**WHAT YOU HAVE TO DO**
Please pull the text out of each of the entries below and reproduce every line word for word, in its original order.

**RECORDED DATA**

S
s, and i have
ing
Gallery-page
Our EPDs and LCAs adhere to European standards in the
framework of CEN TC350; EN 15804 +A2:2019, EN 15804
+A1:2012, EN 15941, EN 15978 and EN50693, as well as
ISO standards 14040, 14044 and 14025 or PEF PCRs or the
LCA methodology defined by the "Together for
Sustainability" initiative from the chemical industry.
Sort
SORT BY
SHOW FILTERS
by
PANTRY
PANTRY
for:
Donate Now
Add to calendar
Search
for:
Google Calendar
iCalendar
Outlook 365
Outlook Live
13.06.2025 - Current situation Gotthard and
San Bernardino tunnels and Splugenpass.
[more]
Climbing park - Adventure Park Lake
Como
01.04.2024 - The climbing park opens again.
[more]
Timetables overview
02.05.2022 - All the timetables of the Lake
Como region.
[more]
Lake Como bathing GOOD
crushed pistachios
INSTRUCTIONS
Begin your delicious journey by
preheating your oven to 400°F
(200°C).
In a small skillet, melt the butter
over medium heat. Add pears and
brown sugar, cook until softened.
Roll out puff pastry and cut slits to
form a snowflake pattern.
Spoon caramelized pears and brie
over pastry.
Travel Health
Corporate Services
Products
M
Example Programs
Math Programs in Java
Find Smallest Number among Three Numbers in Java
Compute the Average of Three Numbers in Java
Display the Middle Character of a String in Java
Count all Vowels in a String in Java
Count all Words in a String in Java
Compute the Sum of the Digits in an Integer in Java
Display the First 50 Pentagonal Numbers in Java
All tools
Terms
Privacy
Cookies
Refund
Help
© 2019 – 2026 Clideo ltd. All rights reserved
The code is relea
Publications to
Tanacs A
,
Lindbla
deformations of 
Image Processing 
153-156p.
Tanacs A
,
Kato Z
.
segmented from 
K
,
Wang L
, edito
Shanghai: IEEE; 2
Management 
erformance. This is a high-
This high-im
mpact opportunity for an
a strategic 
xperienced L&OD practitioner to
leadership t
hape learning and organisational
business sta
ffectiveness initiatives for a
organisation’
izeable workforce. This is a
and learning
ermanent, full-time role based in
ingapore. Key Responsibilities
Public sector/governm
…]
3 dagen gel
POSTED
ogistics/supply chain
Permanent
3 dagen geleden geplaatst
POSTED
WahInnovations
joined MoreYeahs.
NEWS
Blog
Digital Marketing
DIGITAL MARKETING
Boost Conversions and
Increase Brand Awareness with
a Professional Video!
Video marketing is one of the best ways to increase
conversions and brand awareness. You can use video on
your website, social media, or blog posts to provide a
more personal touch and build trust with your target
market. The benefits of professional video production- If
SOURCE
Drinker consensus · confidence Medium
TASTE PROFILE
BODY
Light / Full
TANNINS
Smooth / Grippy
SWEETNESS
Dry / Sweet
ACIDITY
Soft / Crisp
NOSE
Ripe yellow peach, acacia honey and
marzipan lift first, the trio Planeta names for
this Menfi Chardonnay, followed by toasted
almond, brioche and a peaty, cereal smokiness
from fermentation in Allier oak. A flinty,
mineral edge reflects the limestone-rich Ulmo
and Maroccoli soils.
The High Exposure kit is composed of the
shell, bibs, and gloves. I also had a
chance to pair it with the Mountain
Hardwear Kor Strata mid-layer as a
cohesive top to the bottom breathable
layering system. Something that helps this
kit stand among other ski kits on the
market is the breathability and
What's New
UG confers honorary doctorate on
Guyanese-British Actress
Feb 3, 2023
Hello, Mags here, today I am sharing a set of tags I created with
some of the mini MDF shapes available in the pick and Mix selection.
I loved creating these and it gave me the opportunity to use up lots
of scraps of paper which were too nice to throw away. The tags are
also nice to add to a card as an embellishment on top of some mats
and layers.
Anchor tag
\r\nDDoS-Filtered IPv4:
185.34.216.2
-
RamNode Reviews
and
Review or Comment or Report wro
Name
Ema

**SOLVED EXERCISE**
S
s, and i have
ing
Gallery-page
Our EPDs and LCAs adhere to European standards in the
framework of CEN TC350; EN 15804 +A2:2019, EN 15804
+A1:2012, EN 15941, EN 15978 and EN50693, as well as
ISO standards 14040, 14044 and 14025 or PEF PCRs or the
LCA methodology defined by the "Together for
Sustainability" initiative from the chemical industry.
Sort
SORT BY
SHOW FILTERS
by
PANTRY
PANTRY
for:
Donate Now
Add to calendar
Search
for:
Google Calendar
iCalendar
Outlook 365
Outlook Live
13.06.2025 - Current situation Gotthard and
San Bernardino tunnels and Splugenpass.
[more]
Climbing park - Adventure Park Lake
Como
01.04.2024 - The climbing park opens again.
[more]
Timetables overview
02.05.2022 - All the timetables of the Lake
Como region.
[more]
Lake Como bathing GOOD
crushed pistachios
INSTRUCTIONS
Begin your delicious journey by
preheating your oven to 400°F
(200°C).
In a small skillet, melt the butter
over medium heat. Add pears and
brown sugar, cook until softened.
Roll out puff pastry and cut slits to
form a snowflake pattern.
Spoon caramelized pears and brie
over pastry.
Travel Health
Corporate Services
Products
M
Example Programs
Math Programs in Java
Find Smallest Number among Three Numbers in Java
Compute the Average of Three Numbers in Java
Display the Middle Character of a String in Java
Count all Vowels in a String in Java
Count all Words in a String in Java
Compute the Sum of the Digits in an Integer in Java
Display the First 50 Pentagonal Numbers in Java
All tools
Terms
Privacy
Cookies
Refund
Help
© 2019 – 2026 Clideo ltd. All rights reserved
The code is relea
Publications to
Tanacs A
,
Lindbla
deformations of 
Image Processing 
153-156p.
Tanacs A
,
Kato Z
.
segmented from 
K
,
Wang L
, edito
Shanghai: IEEE; 2
Management 
erformance. This is a high-
This high-im
mpact opportunity for an
a strategic 
xperienced L&OD practitioner to
leadership t
hape learning and organisational
business sta
ffectiveness initiatives for a
organisation’
izeable workforce. This is a
and learning
ermanent, full-time role based in
ingapore. Key Responsibilities
Public sector/governm
…]
3 dagen gel
POSTED
ogistics/supply chain
Permanent
3 dagen geleden geplaatst
POSTED
WahInnovations
joined MoreYeahs.
NEWS
Blog
Digital Marketing
DIGITAL MARKETING
Boost Conversions and
Increase Brand Awareness with
a Professional Video!
Video marketing is one of the best ways to increase
conversions and brand awareness. You can use video on
your website, social media, or blog posts to provide a
more personal touch and build trust with your target
market. The benefits of professional video production- If
SOURCE
Drinker consensus · confidence Medium
TASTE PROFILE
BODY
Light / Full
TANNINS
Smooth / Grippy
SWEETNESS
Dry / Sweet
ACIDITY
Soft / Crisp
NOSE
Ripe yellow peach, acacia honey and
marzipan lift first, the trio Planeta names for
this Menfi Chardonnay, followed by toasted
almond, brioche and a peaty, cereal smokiness
from fermentation in Allier oak. A flinty,
mineral edge reflects the limestone-rich Ulmo
and Maroccoli soils.
The High Exposure kit is composed of the
shell, bibs, and gloves. I also had a
chance to pair it with the Mountain
Hardwear Kor Strata mid-layer as a
cohesive top to the bottom breathable
layering system. Something that helps this
kit stand among other ski kits on the
market is the breathability and
What's New
UG confers honorary doctorate on
Guyanese-British Actress
Feb 3, 2023
Hello, Mags here, today I am sharing a set of tags I created with
some of the mini MDF shapes available in the pick and Mix selection.
I loved creating these and it gave me the opportunity to use up lots
of scraps of paper which were too nice to throw away. The tags are
also nice to add to a card as an embellishment on top of some mats
and layers.
Anchor tag
\r\nDDoS-Filtered IPv4:
185.34.216.2
-
RamNode Reviews
and
Review or Comment or Report wro
Name
Ema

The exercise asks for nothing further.